**TEXT PROVIDED**
Through goggles and a facemask, Dr. Cameron Wolfe watches as the patient lying in Duke Hospital’s intensive care unit struggles to breathe.
Feverish for days, the patient is exhausted from coughing—a relentless, dry cough—and breathless. Like other patients Wolfe has seen, this one is starting to deteriorate as the virus attacks the lungs and progresses to pneumonia.
There’s no approved treatment for COVID-19, the disease caused by the novel coronavirus, and doctors like Wolfe are traversing uncharted territory. There are treatments they think might work, things that have worked on other diseases, but there’s no data indicating how effective they are against COVID-19. (Last week, Duke Health announced that it had joined a national study of remdesivir, a drug that’s has proven effective in combating MERS and SARS, diseases caused by other coronaviruses.) There’s a lot they don’t know.
“I don’t use the word ‘experimental,’” Wolfe says in a thick Australian accent. “Many of [the treatments] are well-studied, but not studied for this scenario or well-studied in a lab or on people who are healthy, not in an intensive-care situation. The reality is you are facing an illness that has no real treatment.”
For this patient, he prescribes an antiviral infusion.
Wolfe is not just a doctor. He’s also a scientist who’s spent his career studying infectious diseases, including HIV. Since early January, when the first reports of a fast-spreading respiratory illness surfaced in China, the hospital has been mobilizing for the public health crisis to come.
Wolfe says Duke has seen more than 100 positive cases, but most patients are well enough to recover from home. So far, it’s been a steady trickle. He’s not sure what will happen if and when it becomes a flood.

**BRIEF**
Return the full text about Dr. Cameron Wolfe treating a COVID-19 patient at Duke Hospital, word for word. The lines that come next are separate material and have no connection to the text about the Duke intensive care unit.

**EXTRACTED ENTRIES**
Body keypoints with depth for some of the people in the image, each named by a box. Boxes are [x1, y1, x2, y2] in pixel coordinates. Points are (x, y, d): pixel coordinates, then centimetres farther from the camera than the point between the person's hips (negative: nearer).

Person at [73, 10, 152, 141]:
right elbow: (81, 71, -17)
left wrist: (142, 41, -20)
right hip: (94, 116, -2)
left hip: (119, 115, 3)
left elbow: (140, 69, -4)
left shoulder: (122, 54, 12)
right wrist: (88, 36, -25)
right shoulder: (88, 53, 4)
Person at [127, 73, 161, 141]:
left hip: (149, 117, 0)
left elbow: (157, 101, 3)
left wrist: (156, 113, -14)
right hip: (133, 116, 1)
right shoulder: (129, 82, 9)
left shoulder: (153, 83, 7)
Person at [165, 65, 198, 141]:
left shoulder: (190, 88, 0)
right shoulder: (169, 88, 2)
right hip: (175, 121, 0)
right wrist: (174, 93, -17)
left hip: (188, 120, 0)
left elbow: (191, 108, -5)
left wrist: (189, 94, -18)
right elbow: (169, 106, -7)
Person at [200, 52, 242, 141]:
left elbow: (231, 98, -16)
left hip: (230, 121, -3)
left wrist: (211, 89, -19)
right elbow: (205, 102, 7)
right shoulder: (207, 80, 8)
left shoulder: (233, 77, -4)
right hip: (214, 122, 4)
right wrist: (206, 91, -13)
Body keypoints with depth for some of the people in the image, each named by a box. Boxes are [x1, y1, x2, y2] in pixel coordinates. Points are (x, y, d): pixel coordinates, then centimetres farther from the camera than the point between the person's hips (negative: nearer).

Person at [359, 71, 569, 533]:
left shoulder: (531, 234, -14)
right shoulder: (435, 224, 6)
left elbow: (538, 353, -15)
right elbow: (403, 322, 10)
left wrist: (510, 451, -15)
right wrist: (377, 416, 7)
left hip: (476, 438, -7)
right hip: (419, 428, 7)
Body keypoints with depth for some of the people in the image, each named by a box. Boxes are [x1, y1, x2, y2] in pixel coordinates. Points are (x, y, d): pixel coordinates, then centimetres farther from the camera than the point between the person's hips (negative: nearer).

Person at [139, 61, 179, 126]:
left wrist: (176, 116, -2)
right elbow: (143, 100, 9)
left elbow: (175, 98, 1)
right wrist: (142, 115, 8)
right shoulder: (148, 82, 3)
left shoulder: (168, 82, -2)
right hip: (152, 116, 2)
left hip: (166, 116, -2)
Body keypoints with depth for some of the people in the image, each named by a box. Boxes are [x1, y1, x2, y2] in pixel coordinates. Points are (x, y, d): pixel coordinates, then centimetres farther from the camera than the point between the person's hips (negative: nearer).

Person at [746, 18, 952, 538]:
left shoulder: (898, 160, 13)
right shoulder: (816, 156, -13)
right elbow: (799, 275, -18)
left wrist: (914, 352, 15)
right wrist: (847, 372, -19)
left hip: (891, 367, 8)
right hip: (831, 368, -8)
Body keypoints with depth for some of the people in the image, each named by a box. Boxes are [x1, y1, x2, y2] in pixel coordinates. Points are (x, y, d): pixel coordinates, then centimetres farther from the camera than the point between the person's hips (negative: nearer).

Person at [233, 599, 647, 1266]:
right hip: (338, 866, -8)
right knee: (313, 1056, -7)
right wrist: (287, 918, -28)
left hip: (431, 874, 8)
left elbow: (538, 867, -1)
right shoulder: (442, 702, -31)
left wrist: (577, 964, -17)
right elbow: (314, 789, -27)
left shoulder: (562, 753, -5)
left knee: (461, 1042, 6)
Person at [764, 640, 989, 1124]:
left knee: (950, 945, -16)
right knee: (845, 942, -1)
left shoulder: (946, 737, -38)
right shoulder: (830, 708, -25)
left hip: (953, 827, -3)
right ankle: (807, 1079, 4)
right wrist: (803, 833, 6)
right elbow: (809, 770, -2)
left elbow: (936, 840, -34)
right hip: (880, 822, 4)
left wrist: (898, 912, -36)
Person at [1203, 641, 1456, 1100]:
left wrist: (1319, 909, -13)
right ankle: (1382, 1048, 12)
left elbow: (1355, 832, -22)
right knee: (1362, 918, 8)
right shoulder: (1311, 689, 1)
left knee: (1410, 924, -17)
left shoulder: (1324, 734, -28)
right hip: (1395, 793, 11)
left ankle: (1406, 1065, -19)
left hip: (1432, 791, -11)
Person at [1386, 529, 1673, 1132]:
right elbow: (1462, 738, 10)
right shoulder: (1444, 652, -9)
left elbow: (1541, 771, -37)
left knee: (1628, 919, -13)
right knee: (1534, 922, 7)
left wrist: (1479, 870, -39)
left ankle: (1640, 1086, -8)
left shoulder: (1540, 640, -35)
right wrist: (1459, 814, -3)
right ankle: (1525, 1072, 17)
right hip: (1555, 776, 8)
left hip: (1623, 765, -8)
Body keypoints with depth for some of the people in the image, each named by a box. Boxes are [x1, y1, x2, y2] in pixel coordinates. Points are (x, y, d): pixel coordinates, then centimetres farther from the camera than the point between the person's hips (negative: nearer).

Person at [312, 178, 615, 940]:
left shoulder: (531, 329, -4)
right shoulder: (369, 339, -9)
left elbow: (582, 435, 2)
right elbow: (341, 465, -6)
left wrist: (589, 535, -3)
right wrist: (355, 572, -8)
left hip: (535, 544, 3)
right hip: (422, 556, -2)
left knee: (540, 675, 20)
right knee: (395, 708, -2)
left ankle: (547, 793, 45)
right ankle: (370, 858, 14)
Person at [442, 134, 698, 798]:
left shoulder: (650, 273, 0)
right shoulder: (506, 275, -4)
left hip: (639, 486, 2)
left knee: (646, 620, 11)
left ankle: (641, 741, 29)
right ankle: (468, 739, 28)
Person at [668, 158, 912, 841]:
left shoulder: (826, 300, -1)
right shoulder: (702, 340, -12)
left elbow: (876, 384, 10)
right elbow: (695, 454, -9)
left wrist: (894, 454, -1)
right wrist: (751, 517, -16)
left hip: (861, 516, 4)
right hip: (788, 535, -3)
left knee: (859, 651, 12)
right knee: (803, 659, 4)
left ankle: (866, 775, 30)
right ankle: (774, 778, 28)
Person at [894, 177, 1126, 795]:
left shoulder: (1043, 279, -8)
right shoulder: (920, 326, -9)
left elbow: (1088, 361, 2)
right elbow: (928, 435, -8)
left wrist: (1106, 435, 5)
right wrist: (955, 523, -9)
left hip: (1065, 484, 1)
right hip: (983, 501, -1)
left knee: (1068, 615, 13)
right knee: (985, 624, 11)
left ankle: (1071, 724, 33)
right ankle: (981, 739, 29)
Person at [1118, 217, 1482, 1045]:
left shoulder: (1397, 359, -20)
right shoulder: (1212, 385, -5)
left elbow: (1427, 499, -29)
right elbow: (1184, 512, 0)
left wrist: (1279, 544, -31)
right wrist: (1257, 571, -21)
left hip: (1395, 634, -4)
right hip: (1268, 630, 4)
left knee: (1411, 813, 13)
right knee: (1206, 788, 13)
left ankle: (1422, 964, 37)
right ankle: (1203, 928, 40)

**RESULT OF THIS TASK**
Through goggles and a facemask, Dr. Cameron Wolfe watches as the patient lying in Duke Hospital’s intensive care unit struggles to breathe.
Feverish for days, the patient is exhausted from coughing—a relentless, dry cough—and breathless. Like other patients Wolfe has seen, this one is starting to deteriorate as the virus attacks the lungs and progresses to pneumonia.
There’s no approved treatment for COVID-19, the disease caused by the novel coronavirus, and doctors like Wolfe are traversing uncharted territory. There are treatments they think might work, things that have worked on other diseases, but there’s no data indicating how effective they are against COVID-19. (Last week, Duke Health announced that it had joined a national study of remdesivir, a drug that’s has proven effective in combating MERS and SARS, diseases caused by other coronaviruses.) There’s a lot they don’t know.
“I don’t use the word ‘experimental,’” Wolfe says in a thick Australian accent. “Many of [the treatments] are well-studied, but not studied for this scenario or well-studied in a lab or on people who are healthy, not in an intensive-care situation. The reality is you are facing an illness that has no real treatment.”
For this patient, he prescribes an antiviral infusion.
Wolfe is not just a doctor. He’s also a scientist who’s spent his career studying infectious diseases, including HIV. Since early January, when the first reports of a fast-spreading respiratory illness surfaced in China, the hospital has been mobilizing for the public health crisis to come.
Wolfe says Duke has seen more than 100 positive cases, but most patients are well enough to recover from home. So far, it’s been a steady trickle. He’s not sure what will happen if and when it becomes a flood.